Depending on their specific needs and financial circumstances, business owners can apply for a loan through various sources. For instance, entrepreneurs in the Philippines can use Maya Business’s Maya Flexi Loan to fund their small or medium-sized businesses. However, before diving headfirst into the loan application process, it’s crucial for business owners to prioritize building their creditworthiness.
A key factor that lenders consider when evaluating loan applications is the applicant's creditworthiness, which is assessed through their credit score. A business with a strong credit score has a higher likelihood of getting their loan applications approved; they may secure more favourable terms and interest rates.
But how can one boost their creditworthiness? Let's delve into some tips to improve your credit ratings so that you can position your business for better financing opportunities.
Pay Your Bills on Time
Paying your bills on time is one of the most crucial factors in determining your creditworthiness. If you consistently pay your company’s bills before or by their due dates, you demonstrate reliability and responsibility to lenders—which also improves your creditworthiness over time. Late payments can have a significant negative impact on your credit score, making it harder to secure favourable loan terms.
To streamline your bill payments, enrol your billers in your business bank account and set up automatic transfers. This way, you won’t miss a payment deadline.
Clear Outstanding Debts
Outstanding debts, such as credit card balances or loans, can weigh heavily on your business’s creditworthiness. Develop a repayment plan by prioritizing debts with the highest interest rates or balances. You should also consider debt consolidation when possible to make your monthly amortization more manageable. With low or zero debt, lenders are more likely to grant you a loan because your business will be perceived as a low-risk borrower.
Paying off your debts diligently will also prevent your account from being sent to debt collection agencies. If you have debts in collection, your creditworthiness score will be severely affected. Thus, you should never allow your debts to grow exponentially as this will not only risk your reputation and limit your access to financial products like business loans, but also endanger your financial stability. If you’re experiencing financial difficulties, communicate with creditors to explore alternative repayment options and avoid collections.
Maintain a Low Credit Utilisation Rate
Your credit utilization rate, or the percentage of your available credit that you're currently using, is a key factor in your credit score calculation. If you’re able to keep your credit utilization rate low, you’re showing lenders that you can manage your finances responsibly and you’re not relying heavily on credit.
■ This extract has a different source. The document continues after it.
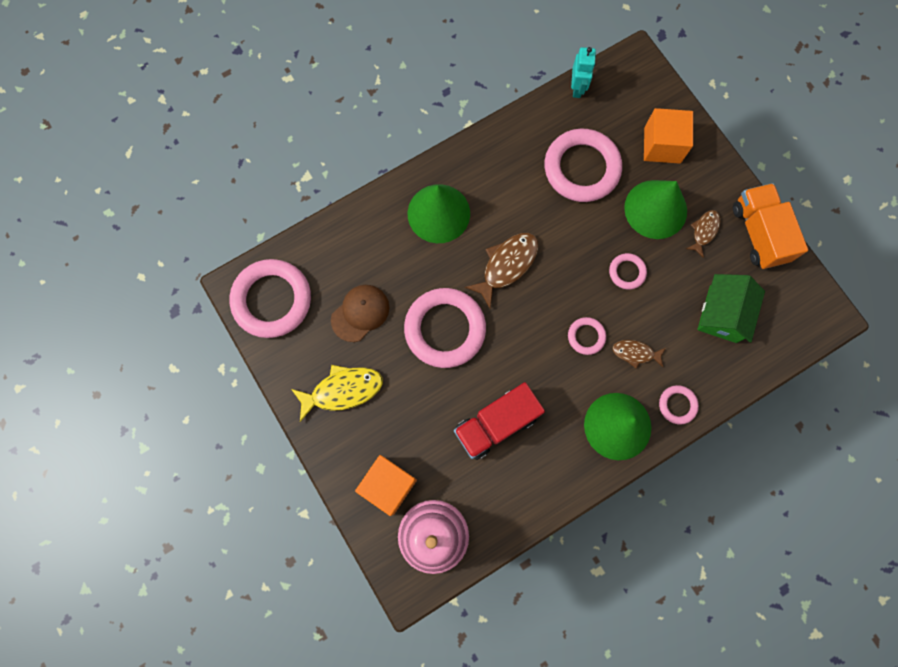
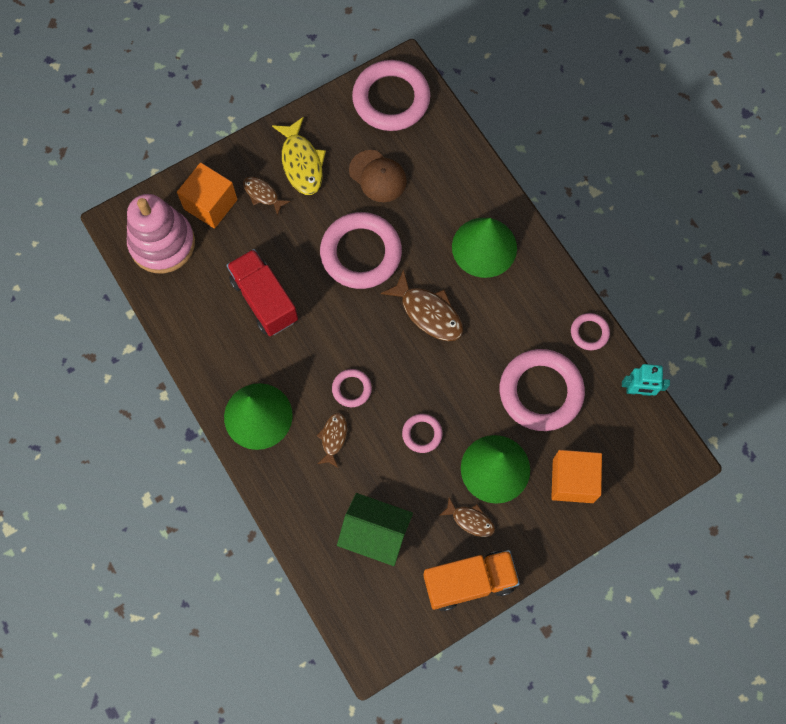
camera: 90 degrees right, 5 degrees down
pink ring [659,385,699,424] -> pink ring moved to [571,313,610,350]
none -> brown fish [243,177,290,216]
To lower your credit utilization rate, avoid maxing out your business credit cards even if you plan to pay off the balances in full each month. If or when possible, consider applying for an increase in the credit limit on your existing business credit cards. However, make sure that your spending habits stay the same and that you continue to make your monthly payments on time. Drastically increasing your spending with your new credit limit can harm your credit score.
Diversify Your Credit Mix
Having a diverse mix of credit accounts demonstrates your ability to responsibly manage various types of credit, greatly improving your credit score. Lenders prefer to see a combination of different types of credit, such as revolving credit (e.g., credit cards) and instalment loans (e.g., auto loans). However, be cautious when adding new credit accounts and only take on additional debt that you’re sure you can comfortably repay on time.
Monitor Your Credit Regularly
Regularly monitoring your business credit is essential for maintaining and improving your creditworthiness. By staying informed about your credit score and credit report, you can identify any errors or discrepancies that may be negatively affecting your credit rating. Additionally, monitoring your credit allows you to detect signs of identity theft or fraudulent activity early, minimizing potential damage to your credit.
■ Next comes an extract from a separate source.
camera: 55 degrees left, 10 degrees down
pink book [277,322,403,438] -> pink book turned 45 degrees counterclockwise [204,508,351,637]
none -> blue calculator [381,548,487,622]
Sign up for credit monitoring services offered by credit bureaus or financial institutions to receive alerts about changes to your credit report. Also, review your credit report from each of the major credit bureaus at least once a year to check for inaccuracies. If you find any problems, take immediate action to prevent them from affecting your creditworthiness.
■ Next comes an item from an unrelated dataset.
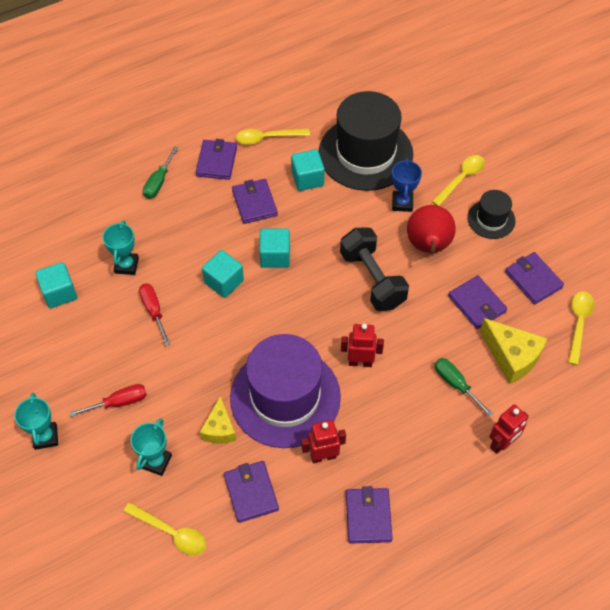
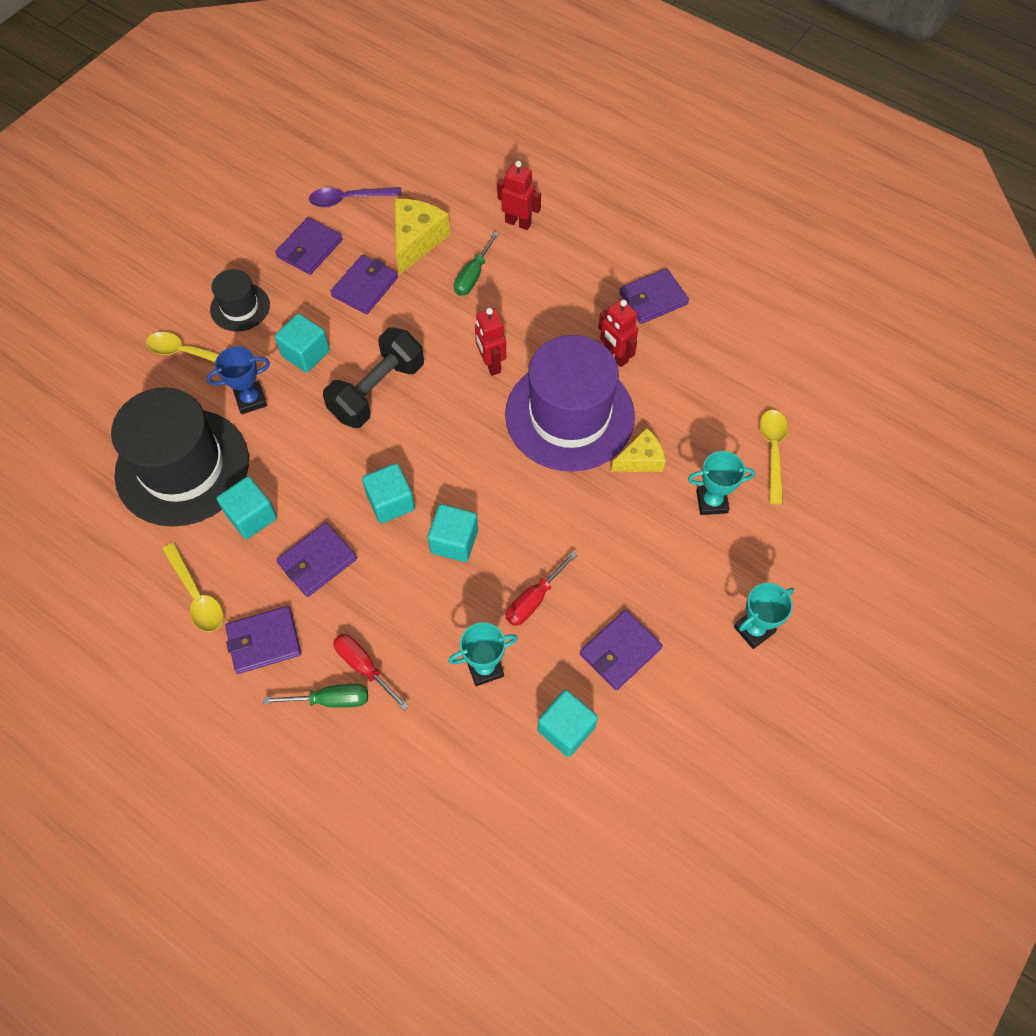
camera: 115 degrees left, 5 degrees up
red screwdriver [69,384,147,417] -> red screwdriver moved to [333,634,409,710]
purple wallet [224,461,279,523] -> purple wallet moved to [580,610,663,690]
red pear [407,205,456,253] -> turquoise cube [275,313,330,373]
yellow spoon [568,291,594,365] -> purple spoon [309,187,402,207]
Building and maintaining a strong credit profile is essential if you’re planning to secure a business loan. When you have a good credit score, lenders will view you as a reliable borrower who can handle credit well. It can be challenging to build good credit, especially for small enterprises. However, by implementing the tips outlined in this article, you can steadily improve your creditworthiness and secure your business’s position for long-term financial success.